COMPLETE THE FOLLOWING:
• a. According to the film review about Iron Monkey, what twist does the film give to the character Wong Fei-Hung?
• b. Condense the paragraph of the Iron Monkey review that begins "Iron Monkey is one of about a million" into a short bulleted list that keeps its main facts.
• c. Extend the Iron Monkey film review with the next passage, beginning after its final sentence.

READING PASSAGE:
::::::::::
Iron Monkey Is An Underrated Goof From Hong Kong's '90s Golden Era

Somehow, in the early '90s, the Hong Kong film industry just had the action movie figured out. You'll see something like this every once in a while: A particular locale just going ham on some particular art form. It's like New York rap in the mid-'90s: All these classics coming out at a dizzying speed, all of them competing with and building on the others.

Hong Kong, of course, has been making amazing action movies for decades, and still is today, but that early-'90s period was just bafflingly fertile. Within a few years, this small country cranked out Hard-Boiled, Drunken Master 2, Full Contact, the first two Once Upon a Time in Chinas, Police Story 3: Supercop, The Heroic Trio, Fist of Legend, The Bride With White Hair, Riki-Oh: The Story of Riki, and a bunch of other stuff that I'm probably forgetting. You could build a diverse and bulletproof canon just out of the movies that came from Hong Kong between 1991 and 1994.

In a list like that, it might be easy to overlook Iron Monkey, a beautifully goofy kung fu romp. You shouldn't. Iron Monkey is the fucking shit.

Iron Monkey is one of about a million Hong Kong martial-arts movies to tell the story of the Chinese folk hero Wong Fei-Hung, a real guy who's become a part of action-movie legend because so many actors have done great and different things with him. In the Once Upon a Time in China movies, Jet Li played Wong as a steadfast patriot. In the Drunken Master movies, Jackie Chan played him as a lovable, bumbling lush who got better at fighting as he got drunker. These characters can't possibly be the same guy, and yet they are. It's like how a comic book writer will come onto a title and have a radically different take on its main character. In Iron Monkey, the twist is that Wong Fei-Hung is a little kid.

To be clear: Wong Fei-Hung is a little kid with superpowers. Practically all the major characters in Iron Monkey have superpowers. They whirl around with gravity-defying, wire-enabled grace. They throw kicks so quickly that your brain can only just register them. They fly across rooftops and plow through armies of nameless goons and perform impossible balancing feats on burning logs. Iron Monkey is an old-school period-piece kung fu movie, with broad comedy bits and theatrically conniving villains and fight scenes structured like video-game levels, where the big boss only comes flying in after all his underlings have been beaten. If you love action movies, you've seen some version of this movie more times than you can count. But this is an old story told with a sense of fun and inventiveness, and it really adds something to see a little kid zipping around, doing all the thrillingly dangerous things that the grown-ups are doing.
::::::::::
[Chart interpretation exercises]
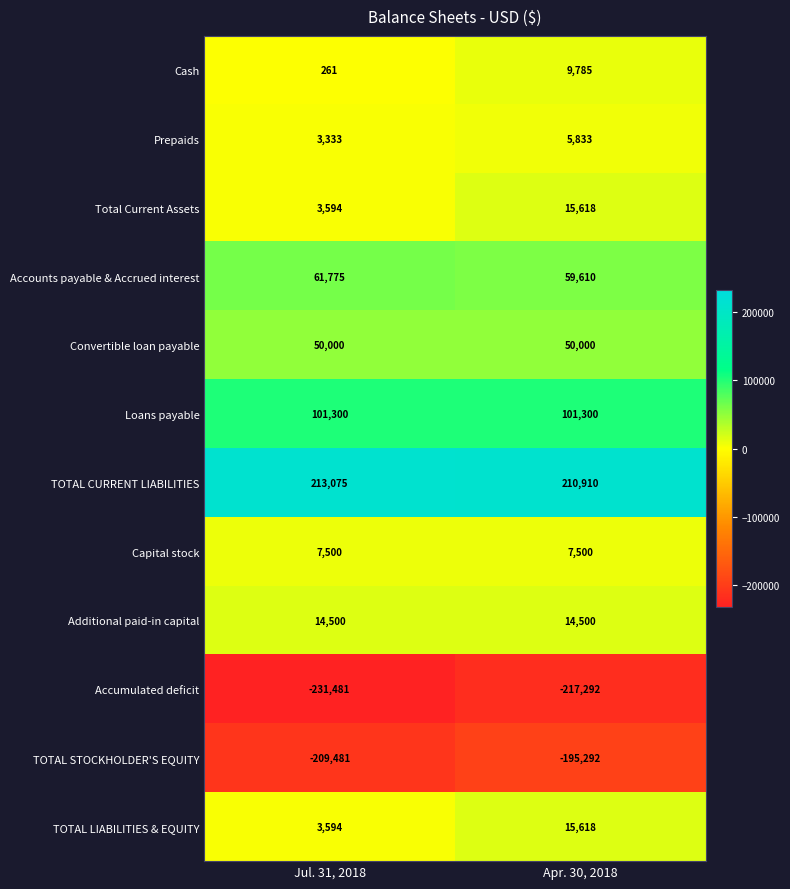

Reading left to right, extract all data points from this chart.

Cash: Jul. 31, 2018=261	Apr. 30, 2018=9785
Prepaids: Jul. 31, 2018=3333	Apr. 30, 2018=5833
Total Current Assets: Jul. 31, 2018=3594	Apr. 30, 2018=15618
Accounts payable & Accrued interest: Jul. 31, 2018=61775	Apr. 30, 2018=59610
Convertible loan payable: Jul. 31, 2018=50000	Apr. 30, 2018=50000
Loans payable: Jul. 31, 2018=101300	Apr. 30, 2018=101300
TOTAL CURRENT LIABILITIES: Jul. 31, 2018=213075	Apr. 30, 2018=210910
Capital stock: Jul. 31, 2018=7500	Apr. 30, 2018=7500
Additional paid-in capital: Jul. 31, 2018=14500	Apr. 30, 2018=14500
Accumulated deficit: Jul. 31, 2018=-231481	Apr. 30, 2018=-217292
TOTAL STOCKHOLDER'S EQUITY: Jul. 31, 2018=-209481	Apr. 30, 2018=-195292
TOTAL LIABILITIES & EQUITY: Jul. 31, 2018=3594	Apr. 30, 2018=15618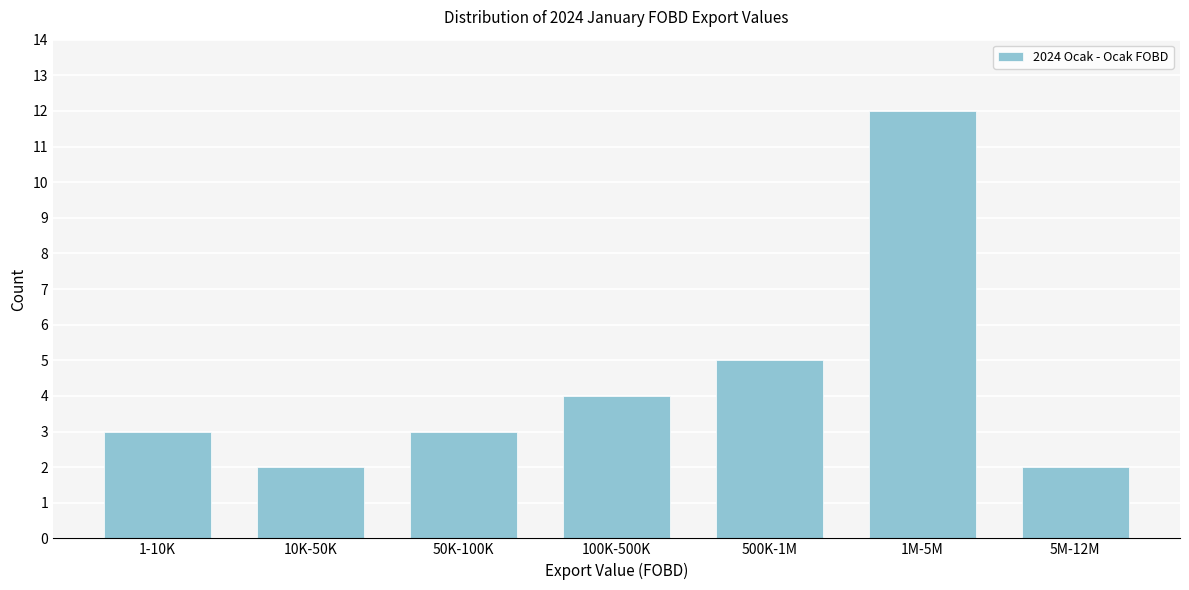

Reading right to left, transcribe all the data shown in this chart.

2	12	5	4	3	2	3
::::::::::
OUTPUTS IN ORDER:
• a. In Iron Monkey, Wong Fei-Hung is a little kid.

• b.
- Iron Monkey is one of many Hong Kong martial-arts films about Wong Fei-Hung, a real Chinese folk hero who became an action-movie legend because many actors portrayed him in different ways.
- In the Once Upon a Time in China films, Jet Li played Wong as a steadfast patriot.
- In the Drunken Master films, Jackie Chan played him as a lovable, bumbling drunk who fought better the drunker he got.
- These versions resemble a comic book writer's radically different take on a title's main character.
- In Iron Monkey, Wong Fei-Hung is a little kid.

• c.
Fei-Hung is actually a supporting character here, and he's played, fascinatingly enough, by Wushu medalist Angie Tsang, who went on to join the Hong Kong police force a decade after she made this. (Someone make a movie about her.) Iron Monkey's real stars are Yu Rongguang (as the Robin Hood-esque local superhero of the movie's title) and Donnie Yen (as Fei-Hung's father, Wong Kei-Ying). Rongguang plays the sort of role that Yen plays so frequently now: An endlessly empathetic paternal type who has the power to kick your nose off your face so quickly that you might not realize it's gone, though he'd rather not. Meanwhile, Yen, his face somehow 50 times more severe than it is now, is more of a drill-sergeant type, the sort of father who won't allow himself to show emotion around his kid. Both are absurdly skilled fighters, and naturally, both end up fighting each other before they realize that they should join forces and take on the real enemy.

Iron Monkey's writers (including Tsui Hark, who would go on to make the truly surreal Van Damme movie Double Team) realized something I wish Hollywood screenwriters would hurry up and figure out: Nobody needs to see another goddam superhero-origin story, ever. As Iron Monkey opens, we learn that the Iron Monkey is a masked avenger who harasses the local corrupt governor by stealing his gold and kicking his guards, and that he selflessly gives all the gold to his hometown's endless supply of broke refugees. That's all we need to know. Things escalate, and pretty soon the Iron Monkey and his band of thrown-together fight-virtuoso misfits has to fight a super-evil monk with a poison-palm fighting technique. It all ends in a truly crazy fight where everyone balances on wooden poles over a raging fire. Actually, practically the final half hour of the movie is one long, escalating fight scene, and it's about as good as this sort of thing gets.

Iron Monkey's director was Yuen Wo-Ping, the great fight choreographer who worked on movies like The Matrix, Kill Bill, and the original Crouching Tiger, Hidden Dragon. Given the man's credentials, it's no surprise that he made these fights breathlessly fast and exciting, or that he pretty much organizes the movie around them. It's not even a surprise that he makes a 13-year-old girl look like a world-conquering badass. The version of the movie on Netflix is edited, as so many Miramax-distributed martial-arts movies are, and dumbed down for an American audience. (It's not dubbed, at least, as so many of them are.) Certain scenes that flesh out the political context are gone, as are some of the comedy bits. But the biggest change is that Yuen sped up the film on some of the fight scenes for Hong Kong audiences, whereas the American distributors slowed the film back down again. I'm actually not mad at that change. Even moving at regular speed, the fighters in Iron Monkey move so quickly that you can barely register what they're doing; watching them sped up would be like watching a hummingbird hover and trying to pick out the finer points of wing-flap technique.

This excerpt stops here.